NFL owners nearly tripled Commissioner Roger Goodell’s compensation in '11, paying him $29.49M and likely making him the top paid commissioner in sports. The figure is in the league’s tax return, which the NFL is scheduled to file with the IRS by the end of the day Friday. Most of the pay is in the form of a $22.3M bonus, a compensation structure that will continue into the future. Goodell’s pay is now more closely tied to his performance and not largely derived from a set salary, which was $3.12M in '11. He earned $11.6M total in '10.
As the report reminds us, Goodell led the league in negotiations during a lengthy lockout at the time. By the end of the year, there was a "10-year labor deal and lucrative new TV contracts."
As The NY Daily News reported back in July of 2011, the new deal granted what amounted to a 4 percent decrease in the revenue share for the league's players.
Players get between 47%-48.5% of all revenue, down about 4% from previous deal. Owners no longer take $1 billion off the top. Previously, players received 59.6% after $1 billion credit.
Along with the new CBA, Goodell has lead the charge against trying to clean up the game from concussion-inducing hits.
With heavy fines and his investigation into the Saints bounty program, the players have sounded off in their dislike of the job the commissioner is doing.
ESPN cited a recent poll that surveyed 300 active player who remained anonymous. The outcome was 61 percent of respondents saying they "disapprove of Goodell's performance."
39 percent of respondents who found Goodell's performance favorable cited his help in growing the sport.
The sentiment of most fans (and the point of view of B/R's own Matt King) seems to be resonating with the owners.
Really, this is what we should attribute the enormous pay bump to most.

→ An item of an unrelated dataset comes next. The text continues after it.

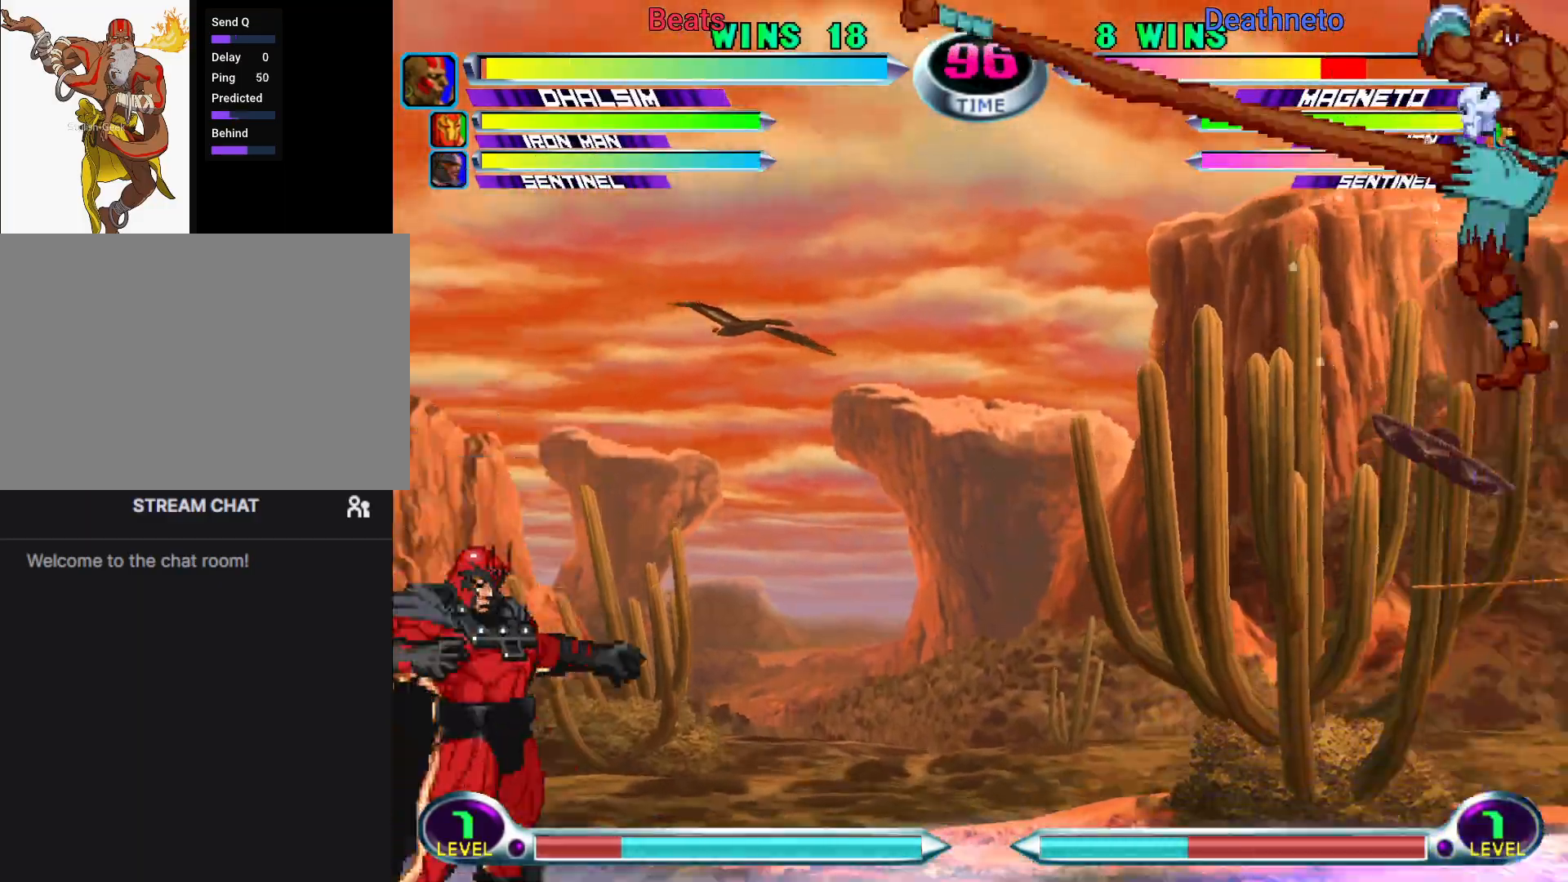
{"dt_ms": 500, "buttons": [], "left_stick": "down-right", "events": [[17, "left_stick", "down-left"], [50, "SQUARE", "down"], [50, "TRIANGLE", "down"], [67, "TRIANGLE", "up"], [100, "SQUARE", "up"], [150, "left_stick", "center"], [167, "TRIANGLE", "down"], [267, "TRIANGLE", "up"], [350, "left_stick", "right"], [450, "left_stick", "down-right"]]}
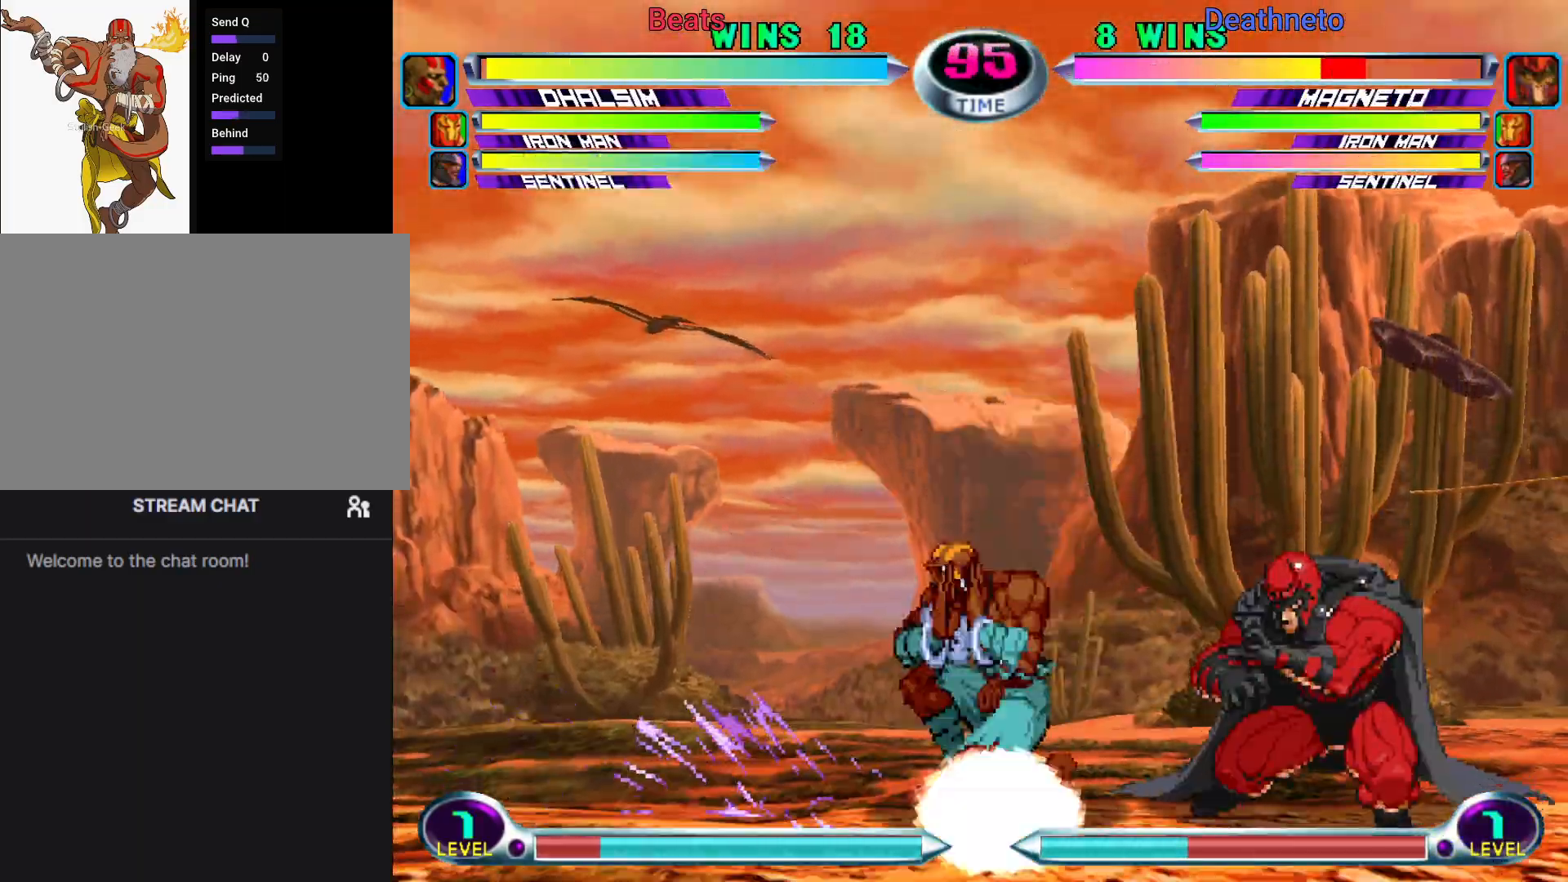
{"dt_ms": 1000, "buttons": [], "left_stick": "down-right"}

Even the Sports Business Daily report does well to state NBA commissioner David Stern and MLB commissioner Bud Selig are thought to earn somewhere in the vicinity of the mid $20 million range.
Marc Ganis, president of SportsCorp, really made it all simple with, "the concept is if Roger and the league performs, as the best league in the United States, he should be compensated consistent with that."
The NFL continues to be the main league every sports fan marks down on their calendars each year and is arguably now "America's Favorite Pastime."
The Post Gazette reported the 12 most-watched sporting events in 2012 were all NFL games, making it perhaps the most popular sport in the nation.
Its commissioner should be paid in tandem with that accomplishment, though I am sure many of the players might disagree.